- Exercise objective
Present each line of the data below as a numbered list, omitting any blank lines.
++++ Information provided
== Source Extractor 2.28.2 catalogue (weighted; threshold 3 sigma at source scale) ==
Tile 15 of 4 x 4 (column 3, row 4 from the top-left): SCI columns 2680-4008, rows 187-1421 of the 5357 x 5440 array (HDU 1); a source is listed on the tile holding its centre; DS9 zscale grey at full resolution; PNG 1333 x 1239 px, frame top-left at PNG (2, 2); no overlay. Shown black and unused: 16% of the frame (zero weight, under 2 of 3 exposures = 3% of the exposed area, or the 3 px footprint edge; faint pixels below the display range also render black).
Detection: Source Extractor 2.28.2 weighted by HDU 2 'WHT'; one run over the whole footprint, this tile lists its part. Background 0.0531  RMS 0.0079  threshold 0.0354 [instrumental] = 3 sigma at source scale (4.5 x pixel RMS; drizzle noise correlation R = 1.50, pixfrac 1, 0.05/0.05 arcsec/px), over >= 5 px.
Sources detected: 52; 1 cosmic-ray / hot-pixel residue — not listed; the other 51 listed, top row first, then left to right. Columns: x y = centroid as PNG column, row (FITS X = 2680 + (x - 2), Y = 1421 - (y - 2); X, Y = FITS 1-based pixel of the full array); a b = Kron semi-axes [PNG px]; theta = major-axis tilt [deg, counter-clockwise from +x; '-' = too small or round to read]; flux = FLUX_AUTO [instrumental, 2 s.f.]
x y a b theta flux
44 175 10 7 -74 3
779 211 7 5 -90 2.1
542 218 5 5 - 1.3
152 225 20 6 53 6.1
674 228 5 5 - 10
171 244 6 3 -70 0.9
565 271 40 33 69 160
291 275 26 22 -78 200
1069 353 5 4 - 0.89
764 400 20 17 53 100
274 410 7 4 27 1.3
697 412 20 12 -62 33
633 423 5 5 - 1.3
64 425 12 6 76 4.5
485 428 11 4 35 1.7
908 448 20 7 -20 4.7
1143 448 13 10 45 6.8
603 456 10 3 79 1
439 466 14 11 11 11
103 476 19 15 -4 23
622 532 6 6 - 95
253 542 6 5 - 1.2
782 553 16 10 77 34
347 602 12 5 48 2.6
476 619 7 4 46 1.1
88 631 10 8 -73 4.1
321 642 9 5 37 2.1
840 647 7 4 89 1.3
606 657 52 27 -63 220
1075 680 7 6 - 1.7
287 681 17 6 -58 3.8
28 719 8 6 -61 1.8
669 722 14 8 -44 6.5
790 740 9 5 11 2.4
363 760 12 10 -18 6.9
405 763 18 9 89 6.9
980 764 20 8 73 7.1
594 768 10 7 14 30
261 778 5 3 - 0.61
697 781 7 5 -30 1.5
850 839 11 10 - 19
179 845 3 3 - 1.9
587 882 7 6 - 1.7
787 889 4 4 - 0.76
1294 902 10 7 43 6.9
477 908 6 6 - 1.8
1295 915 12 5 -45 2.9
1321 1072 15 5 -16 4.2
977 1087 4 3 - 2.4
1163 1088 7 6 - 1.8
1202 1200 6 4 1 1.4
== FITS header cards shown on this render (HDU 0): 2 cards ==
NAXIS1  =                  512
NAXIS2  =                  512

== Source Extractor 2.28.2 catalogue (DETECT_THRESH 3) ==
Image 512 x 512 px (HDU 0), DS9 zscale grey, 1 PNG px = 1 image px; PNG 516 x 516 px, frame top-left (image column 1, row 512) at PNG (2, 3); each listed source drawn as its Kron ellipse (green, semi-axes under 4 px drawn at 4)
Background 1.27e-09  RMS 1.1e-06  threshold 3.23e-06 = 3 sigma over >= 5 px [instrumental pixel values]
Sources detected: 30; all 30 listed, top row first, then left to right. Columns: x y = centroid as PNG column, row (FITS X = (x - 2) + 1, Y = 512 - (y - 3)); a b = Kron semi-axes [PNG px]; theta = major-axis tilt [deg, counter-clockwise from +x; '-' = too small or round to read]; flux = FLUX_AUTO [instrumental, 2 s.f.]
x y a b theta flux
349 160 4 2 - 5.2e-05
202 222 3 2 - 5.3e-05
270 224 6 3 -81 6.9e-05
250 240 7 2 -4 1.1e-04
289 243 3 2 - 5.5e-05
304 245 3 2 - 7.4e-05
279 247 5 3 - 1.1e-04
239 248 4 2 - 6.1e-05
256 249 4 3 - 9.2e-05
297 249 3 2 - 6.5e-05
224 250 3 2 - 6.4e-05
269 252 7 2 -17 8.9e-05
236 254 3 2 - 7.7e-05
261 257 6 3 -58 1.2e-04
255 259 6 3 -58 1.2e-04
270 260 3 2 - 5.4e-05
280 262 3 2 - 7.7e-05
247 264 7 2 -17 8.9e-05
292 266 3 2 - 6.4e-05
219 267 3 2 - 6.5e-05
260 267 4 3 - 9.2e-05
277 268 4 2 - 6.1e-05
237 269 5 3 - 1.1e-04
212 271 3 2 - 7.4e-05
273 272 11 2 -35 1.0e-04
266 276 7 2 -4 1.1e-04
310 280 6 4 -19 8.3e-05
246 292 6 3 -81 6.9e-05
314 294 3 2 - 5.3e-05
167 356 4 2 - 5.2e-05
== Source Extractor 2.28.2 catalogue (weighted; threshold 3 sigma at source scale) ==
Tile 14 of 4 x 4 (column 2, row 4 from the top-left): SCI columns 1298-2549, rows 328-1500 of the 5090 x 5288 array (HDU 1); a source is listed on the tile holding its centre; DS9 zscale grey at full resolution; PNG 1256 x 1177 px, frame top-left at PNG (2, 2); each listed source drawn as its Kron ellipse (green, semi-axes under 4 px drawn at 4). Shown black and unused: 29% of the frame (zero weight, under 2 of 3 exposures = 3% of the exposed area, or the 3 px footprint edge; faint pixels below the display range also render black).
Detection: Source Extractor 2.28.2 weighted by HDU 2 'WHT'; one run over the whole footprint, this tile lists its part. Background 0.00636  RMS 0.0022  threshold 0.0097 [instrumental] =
++++++++
- Solution below
1. == Source Extractor 2.28.2 catalogue (weighted; threshold 3 sigma at source scale) ==
2. Tile 15 of 4 x 4 (column 3, row 4 from the top-left): SCI columns 2680-4008, rows 187-1421 of the 5357 x 5440 array (HDU 1); a source is listed on the tile holding its centre; DS9 zscale grey at full resolution; PNG 1333 x 1239 px, frame top-left at PNG (2, 2); no overlay. Shown black and unused: 16% of the frame (zero weight, under 2 of 3 exposures = 3% of the exposed area, or the 3 px footprint edge; faint pixels below the display range also render black).
3. Detection: Source Extractor 2.28.2 weighted by HDU 2 'WHT'; one run over the whole footprint, this tile lists its part. Background 0.0531  RMS 0.0079  threshold 0.0354 [instrumental] = 3 sigma at source scale (4.5 x pixel RMS; drizzle noise correlation R = 1.50, pixfrac 1, 0.05/0.05 arcsec/px), over >= 5 px.
4. Sources detected: 52; 1 cosmic-ray / hot-pixel residue — not listed; the other 51 listed, top row first, then left to right. Columns: x y = centroid as PNG column, row (FITS X = 2680 + (x - 2), Y = 1421 - (y - 2); X, Y = FITS 1-based pixel of the full array); a b = Kron semi-axes [PNG px]; theta = major-axis tilt [deg, counter-clockwise from +x; '-' = too small or round to read]; flux = FLUX_AUTO [instrumental, 2 s.f.]
5. x y a b theta flux
6. 44 175 10 7 -74 3
7. 779 211 7 5 -90 2.1
8. 542 218 5 5 - 1.3
9. 152 225 20 6 53 6.1
10. 674 228 5 5 - 10
11. 171 244 6 3 -70 0.9
12. 565 271 40 33 69 160
13. 291 275 26 22 -78 200
14. 1069 353 5 4 - 0.89
15. 764 400 20 17 53 100
16. 274 410 7 4 27 1.3
17. 697 412 20 12 -62 33
18. 633 423 5 5 - 1.3
19. 64 425 12 6 76 4.5
20. 485 428 11 4 35 1.7
21. 908 448 20 7 -20 4.7
22. 1143 448 13 10 45 6.8
23. 603 456 10 3 79 1
24. 439 466 14 11 11 11
25. 103 476 19 15 -4 23
26. 622 532 6 6 - 95
27. 253 542 6 5 - 1.2
28. 782 553 16 10 77 34
29. 347 602 12 5 48 2.6
30. 476 619 7 4 46 1.1
31. 88 631 10 8 -73 4.1
32. 321 642 9 5 37 2.1
33. 840 647 7 4 89 1.3
34. 606 657 52 27 -63 220
35. 1075 680 7 6 - 1.7
36. 287 681 17 6 -58 3.8
37. 28 719 8 6 -61 1.8
38. 669 722 14 8 -44 6.5
39. 790 740 9 5 11 2.4
40. 363 760 12 10 -18 6.9
41. 405 763 18 9 89 6.9
42. 980 764 20 8 73 7.1
43. 594 768 10 7 14 30
44. 261 778 5 3 - 0.61
45. 697 781 7 5 -30 1.5
46. 850 839 11 10 - 19
47. 179 845 3 3 - 1.9
48. 587 882 7 6 - 1.7
49. 787 889 4 4 - 0.76
50. 1294 902 10 7 43 6.9
51. 477 908 6 6 - 1.8
52. 1295 915 12 5 -45 2.9
53. 1321 1072 15 5 -16 4.2
54. 977 1087 4 3 - 2.4
55. 1163 1088 7 6 - 1.8
56. 1202 1200 6 4 1 1.4
57. == FITS header cards shown on this render (HDU 0): 2 cards ==
58. NAXIS1  =                  512
59. NAXIS2  =                  512
60. == Source Extractor 2.28.2 catalogue (DETECT_THRESH 3) ==
61. Image 512 x 512 px (HDU 0), DS9 zscale grey, 1 PNG px = 1 image px; PNG 516 x 516 px, frame top-left (image column 1, row 512) at PNG (2, 3); each listed source drawn as its Kron ellipse (green, semi-axes under 4 px drawn at 4)
62. Background 1.27e-09  RMS 1.1e-06  threshold 3.23e-06 = 3 sigma over >= 5 px [instrumental pixel values]
63. Sources detected: 30; all 30 listed, top row first, then left to right. Columns: x y = centroid as PNG column, row (FITS X = (x - 2) + 1, Y = 512 - (y - 3)); a b = Kron semi-axes [PNG px]; theta = major-axis tilt [deg, counter-clockwise from +x; '-' = too small or round to read]; flux = FLUX_AUTO [instrumental, 2 s.f.]
64. x y a b theta flux
65. 349 160 4 2 - 5.2e-05
66. 202 222 3 2 - 5.3e-05
67. 270 224 6 3 -81 6.9e-05
68. 250 240 7 2 -4 1.1e-04
69. 289 243 3 2 - 5.5e-05
70. 304 245 3 2 - 7.4e-05
71. 279 247 5 3 - 1.1e-04
72. 239 248 4 2 - 6.1e-05
73. 256 249 4 3 - 9.2e-05
74. 297 249 3 2 - 6.5e-05
75. 224 250 3 2 - 6.4e-05
76. 269 252 7 2 -17 8.9e-05
77. 236 254 3 2 - 7.7e-05
78. 261 257 6 3 -58 1.2e-04
79. 255 259 6 3 -58 1.2e-04
80. 270 260 3 2 - 5.4e-05
81. 280 262 3 2 - 7.7e-05
82. 247 264 7 2 -17 8.9e-05
83. 292 266 3 2 - 6.4e-05
84. 219 267 3 2 - 6.5e-05
85. 260 267 4 3 - 9.2e-05
86. 277 268 4 2 - 6.1e-05
87. 237 269 5 3 - 1.1e-04
88. 212 271 3 2 - 7.4e-05
89. 273 272 11 2 -35 1.0e-04
90. 266 276 7 2 -4 1.1e-04
91. 310 280 6 4 -19 8.3e-05
92. 246 292 6 3 -81 6.9e-05
93. 314 294 3 2 - 5.3e-05
94. 167 356 4 2 - 5.2e-05
95. == Source Extractor 2.28.2 catalogue (weighted; threshold 3 sigma at source scale) ==
96. Tile 14 of 4 x 4 (column 2, row 4 from the top-left): SCI columns 1298-2549, rows 328-1500 of the 5090 x 5288 array (HDU 1); a source is listed on the tile holding its centre; DS9 zscale grey at full resolution; PNG 1256 x 1177 px, frame top-left at PNG (2, 2); each listed source drawn as its Kron ellipse (green, semi-axes under 4 px drawn at 4). Shown black and unused: 29% of the frame (zero weight, under 2 of 3 exposures = 3% of the exposed area, or the 3 px footprint edge; faint pixels below the display range also render black).
97. Detection: Source Extractor 2.28.2 weighted by HDU 2 'WHT'; one run over the whole footprint, this tile lists its part. Background 0.00636  RMS 0.0022  threshold 0.0097 [instrumental] =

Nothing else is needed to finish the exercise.